------ TEXT SHOWN ------

Ginkgo-CI-Tests-Pipeline

Ginkgo-CI-Tests-Pipeline

Packer-CI-Build

As part of Cilium development, we use a custom base box with a bunch of pre-installed libraries and tools that we need to enhance our daily workflow. That base box is built with Packer and it is hosted in the packer-ci-build GitHub repository.

New versions of this box can be created via Jenkins Packer Build, where new builds of the image will be pushed to Vagrant Cloud . The version of the image corresponds to the BUILD_ID environment variable in the Jenkins job. That version ID will be used in Cilium Vagrantfiles.

Changes to this image are made via contributions to the packer-ci-build repository. Authorized GitHub users can trigger builds with a GitHub comment on the PR containing the trigger phrase /build. In case that a new box needs to be rebased with a different branch than master, authorized developers can run the build with custom parameters. To use a different Cilium branch in the job go to Build with parameters and a base branch can be set as the user needs.

This box will need to be updated when a new developer needs a new dependency that is not installed in the current version of the box, or if a dependency that is cached within the box becomes stale.

Make sure that you update vagrant box versions in vagrant_box_defaults.rb after new box is built and tested.

Once you change the image versions locally, create a branch named pr/update-packer-ci-build and open a PR github.com/cilium/cilium. It is important that you use that branch name so the VM images are cached into packet.net before the branch is merged.

Once this PR is merged, ask Cilium’s CI team to ensure:

  1. The autoscaler provisioning code is up to date.

  2. That all Jenkins nodes are scaled down and then back up.

Testing matrix

Up to date CI testing information regarding k8s - kernel version pairs can always be found in the Cilium CI matrix.

CI Failure Triage

This section describes the process to triage CI failures. We define 3 categories:

Keyword

Description

Flake

Failure due to a temporary situation such as loss of connectivity to external services or bug in system component, e.g. quay.io is down, VM race conditions, kube-dns bug, …

CI-Bug

Bug in the test itself that renders the test unreliable, e.g. timing issue when importing and missing to block until policy is being enforced before connectivity is verified.

------ DATA PROVIDED ------

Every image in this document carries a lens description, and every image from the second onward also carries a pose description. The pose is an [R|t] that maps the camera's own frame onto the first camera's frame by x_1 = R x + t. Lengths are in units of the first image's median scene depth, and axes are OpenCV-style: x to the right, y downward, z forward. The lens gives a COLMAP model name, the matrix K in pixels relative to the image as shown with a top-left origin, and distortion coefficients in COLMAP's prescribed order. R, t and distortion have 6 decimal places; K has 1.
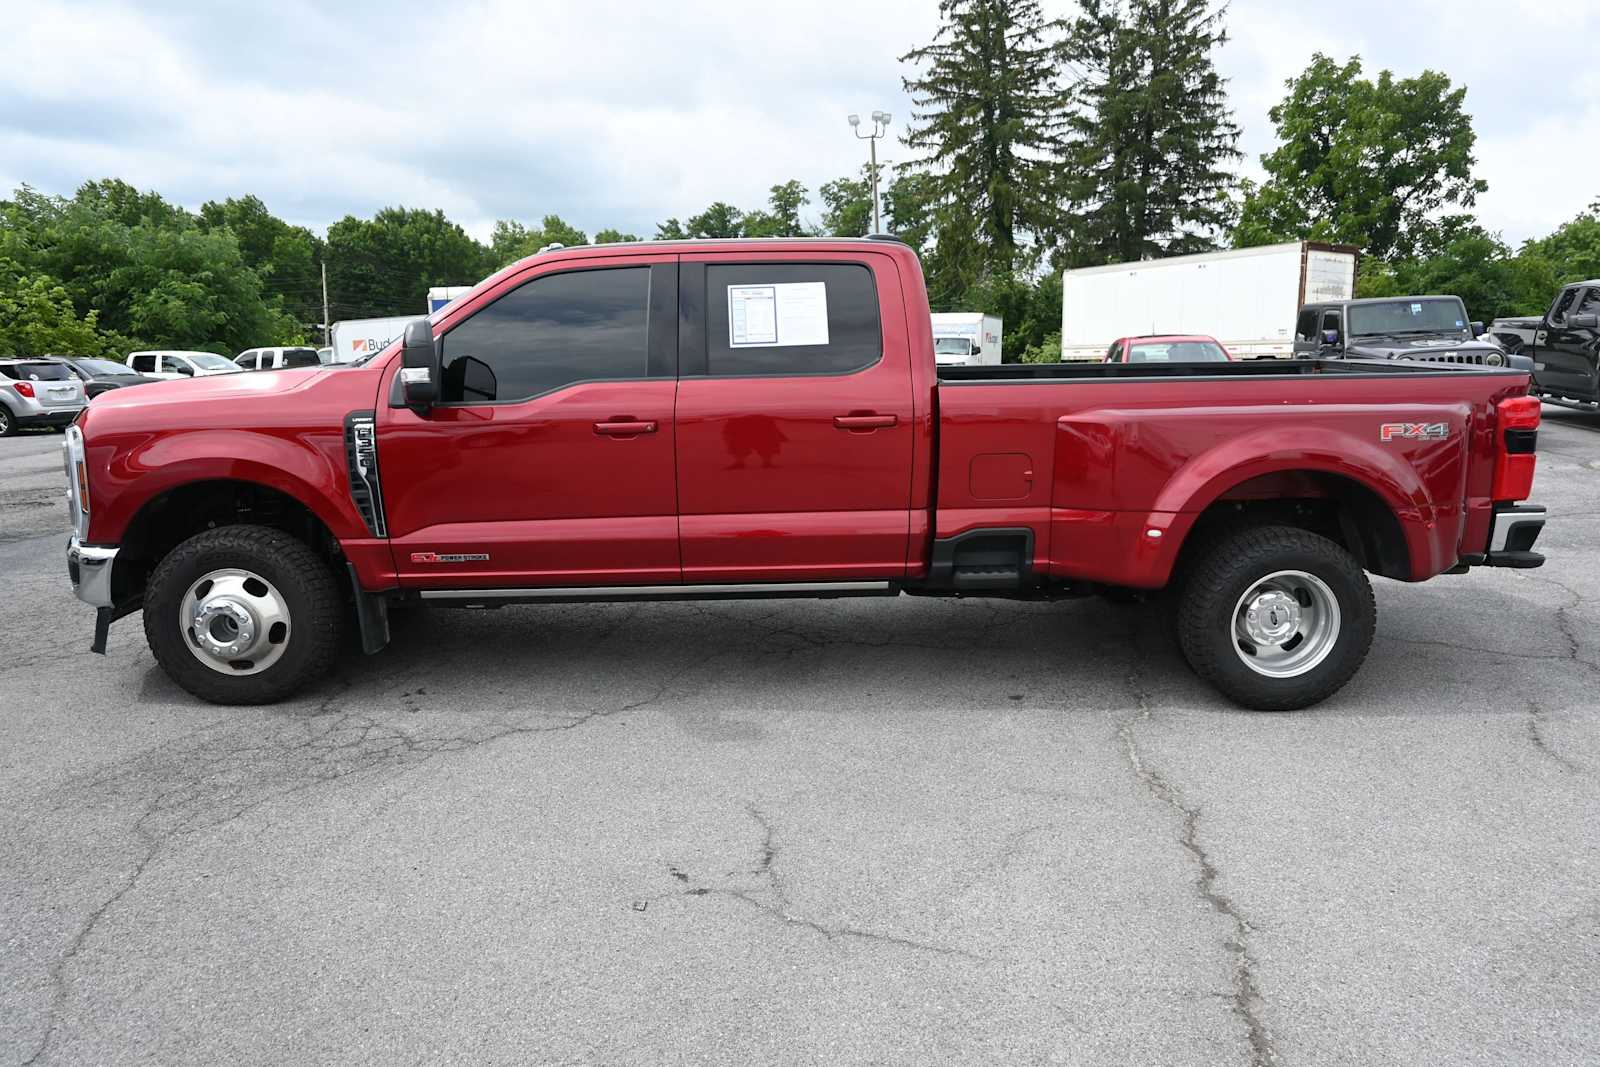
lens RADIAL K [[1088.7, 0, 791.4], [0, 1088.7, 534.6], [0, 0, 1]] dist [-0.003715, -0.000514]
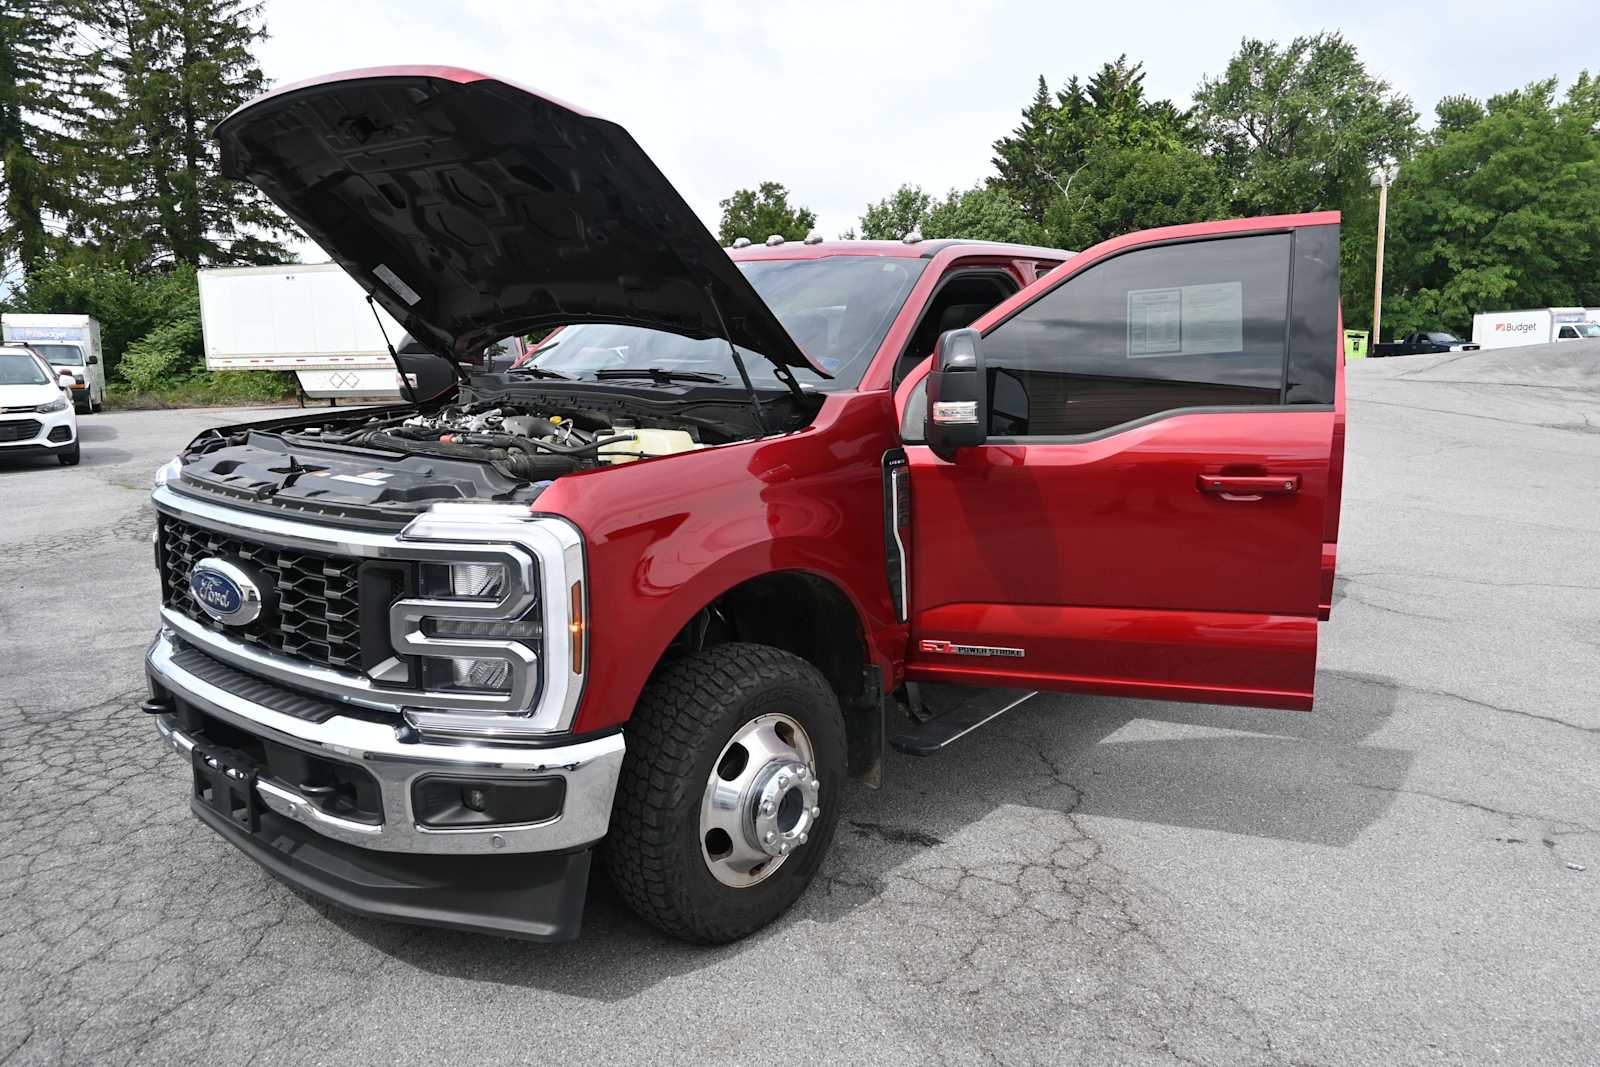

------

- _WHAT YOU NEED TO DO_:
a. According to the Cilium CI text, what does the version of the base box image correspond to?
b. Write out the Cilium CI text between "This section describes" and "connectivity is verified.", inclusive, swapping "temporary" for "transient".
The lines have no connection to the Cilium CI text.

- _SOLUTION LIST_:
a. It corresponds to the BUILD_ID environment variable in the Jenkins job.

b.
This section describes the process to triage CI failures. We define 3 categories:

Keyword

Description

Flake

Failure due to a transient situation such as loss of connectivity to external services or bug in system component, e.g. quay.io is down, VM race conditions, kube-dns bug, …

CI-Bug

Bug in the test itself that renders the test unreliable, e.g. timing issue when importing and missing to block until policy is being enforced before connectivity is verified.